MNPs comprised the vast majority of MV-infiltrating cells; these MNPs expressed CX3CR1 and CD301b/MGL2. Analogous cells were present in human rheumatic heart disease valves. K/B.g7 mice lacking CX3CR1 or in which CD301b/MGL2-expressing MNPs were ablated were protected from MVD. The valve-infiltrating CD301b/MGL2 MNPs expressed tissue-reparative molecules including arginase-1 and resistin-like molecule α. These MNPs also expressed the proinflammatory cytokines TNF and interleukin-6, and antibody blockade of these cytokines prevented MVD. Deleting Syk from CX3CR1-expressing MNPs reduced their TNF and interleukin-6 production and also prevented MVD. TNF acted through TNF receptor-1 expressed on valve-resident cells to increase the expression of vascular cell adhesion molecule-1. Conditionally deleting the vascular cell adhesion molecule-1 ligand very late antigen-4 from CX3CR1-expressing MNPs prevented MVD.
CD301b/MGL2 MNPs are key drivers of autoimmune MVD in K/B.g7 mice and are also present in human rheumatic heart disease. We define key inflammatory molecules that drive MVD in this model, including Syk, TNF, interleukin-6, very late antigen-4, and vascular cell adhesion molecule-1.
心脏瓣膜病很常见,最常影响二尖瓣(MV)。尽管 MV 疾病(MVD)很常见,但启动和持续存在它的细胞和分子途径仍不清楚。

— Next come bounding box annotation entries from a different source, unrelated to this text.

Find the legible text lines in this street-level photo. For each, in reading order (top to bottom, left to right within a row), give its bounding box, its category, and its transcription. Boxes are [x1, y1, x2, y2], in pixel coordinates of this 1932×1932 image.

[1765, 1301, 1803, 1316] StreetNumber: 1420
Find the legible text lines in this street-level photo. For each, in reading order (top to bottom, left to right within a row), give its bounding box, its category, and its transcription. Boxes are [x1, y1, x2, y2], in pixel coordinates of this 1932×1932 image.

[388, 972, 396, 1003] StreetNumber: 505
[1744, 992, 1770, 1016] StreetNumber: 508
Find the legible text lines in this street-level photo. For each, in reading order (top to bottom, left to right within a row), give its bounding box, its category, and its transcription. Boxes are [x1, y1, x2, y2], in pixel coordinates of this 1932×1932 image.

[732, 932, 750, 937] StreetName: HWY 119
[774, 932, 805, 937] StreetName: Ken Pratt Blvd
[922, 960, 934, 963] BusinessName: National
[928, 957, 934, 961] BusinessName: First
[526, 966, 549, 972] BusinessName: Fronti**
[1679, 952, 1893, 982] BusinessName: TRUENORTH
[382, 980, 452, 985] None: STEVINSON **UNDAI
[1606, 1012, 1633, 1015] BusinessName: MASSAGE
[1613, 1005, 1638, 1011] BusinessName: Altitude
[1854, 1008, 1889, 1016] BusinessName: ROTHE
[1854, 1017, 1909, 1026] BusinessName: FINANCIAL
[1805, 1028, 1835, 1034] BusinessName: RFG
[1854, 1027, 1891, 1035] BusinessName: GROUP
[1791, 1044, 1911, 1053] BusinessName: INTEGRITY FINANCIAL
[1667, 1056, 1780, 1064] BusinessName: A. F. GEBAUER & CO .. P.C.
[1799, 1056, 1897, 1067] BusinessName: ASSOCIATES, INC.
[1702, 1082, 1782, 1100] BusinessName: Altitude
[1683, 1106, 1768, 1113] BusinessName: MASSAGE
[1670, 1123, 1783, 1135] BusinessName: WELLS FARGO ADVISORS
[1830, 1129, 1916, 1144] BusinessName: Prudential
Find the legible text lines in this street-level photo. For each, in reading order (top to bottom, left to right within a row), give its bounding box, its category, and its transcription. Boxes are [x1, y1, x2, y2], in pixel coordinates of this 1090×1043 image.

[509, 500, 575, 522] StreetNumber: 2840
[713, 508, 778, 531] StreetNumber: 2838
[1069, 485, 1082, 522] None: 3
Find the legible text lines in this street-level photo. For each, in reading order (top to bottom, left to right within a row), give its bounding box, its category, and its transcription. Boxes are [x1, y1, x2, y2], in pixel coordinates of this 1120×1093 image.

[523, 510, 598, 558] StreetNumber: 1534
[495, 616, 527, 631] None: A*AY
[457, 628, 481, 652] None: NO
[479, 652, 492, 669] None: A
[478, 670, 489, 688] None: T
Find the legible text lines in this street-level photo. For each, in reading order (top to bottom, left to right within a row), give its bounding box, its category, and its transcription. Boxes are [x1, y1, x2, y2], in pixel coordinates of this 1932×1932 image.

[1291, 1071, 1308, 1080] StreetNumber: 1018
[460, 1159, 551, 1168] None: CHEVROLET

K/B.g7 T 细胞受体转基因小鼠自发地发展出全身性自身抗体相关的自身免疫,导致完全穿透性的纤维炎症性 MVD 和关节炎。我们使用多参数流式细胞术、细胞内细胞因子染色和免疫荧光染色来描述炎症 K/B.g7 MV 中的细胞。我们使用遗传方法来研究单核吞噬细胞(MNPs)在该模型中对 MVD 的贡献。具体来说,我们生成了 K/B.g7 小鼠,其中要么 CX3CR1 要么 CD301b/巨噬细胞半乳糖乙酰半乳糖胺特异性凝集素 2(MGL2)表达的 MNPs 被消除。使用表达 -Cre 的 K/B.g7 小鼠,我们从 MNPs 中条件性缺失关键炎症分子,包括 Fc 受体信号转导酪氨酸激酶 Syk 和细胞粘附分子非常晚期抗原-4。我们使用单克隆抗体进行互补研究以阻断关键炎症分子。我们生成了骨髓嵌合小鼠,以确定 MV 中存在的炎症细胞的起源,并确定哪种瓣膜细胞对促炎细胞因子肿瘤坏死因子(TNF)有反应。最后,我们检查了风湿性心脏病患者的标本,以将我们的发现与人类病理学相关联。
MNPs 构成了 MV 浸润细胞的绝大多数;这些 MNPs 表达了 CX3CR1 和 CD301b/MGL2。在人类风湿性心脏病瓣膜中也存在类似的细胞。缺乏 CX3CR1 的 K/B.g7 小鼠或其中 CD301b/MGL2 表达的 MNPs 被消除的小鼠免受 MVD 的影响。浸润 MV 的 CD301b/MGL2 MNPs 表达了组织修复分子,包括精氨酸酶-1 和抵抗素样分子α。这些 MNPs 还表达了促炎细胞因子 TNF 和白细胞介素-6,并且阻断这些细胞因子的抗体可预防 MVD。从 CX3CR1 表达的 MNPs 中删除 Syk 可减少其 TNF 和白细胞介素-6 的产生,并防止 MVD。TNF 通过在瓣膜驻留细胞上表达 TNF 受体-1 来增加血管细胞粘附分子-1 的表达。从 CX3CR1 表达的 MNPs 中条件性缺失血管细胞粘附分子-1 配体非常晚期抗原-4 可防止 MVD。
CD301b/MGL2 MNPs 是 K/B.g7 小鼠自身免疫性 MVD 的关键驱动因素,也存在于人类风湿性心脏病中。我们定义了驱动该模型中 MVD 的关键炎症分子,包括 Syk、TNF、白细胞介素-6、非常晚期抗原-4 和血管细胞粘附分子-1。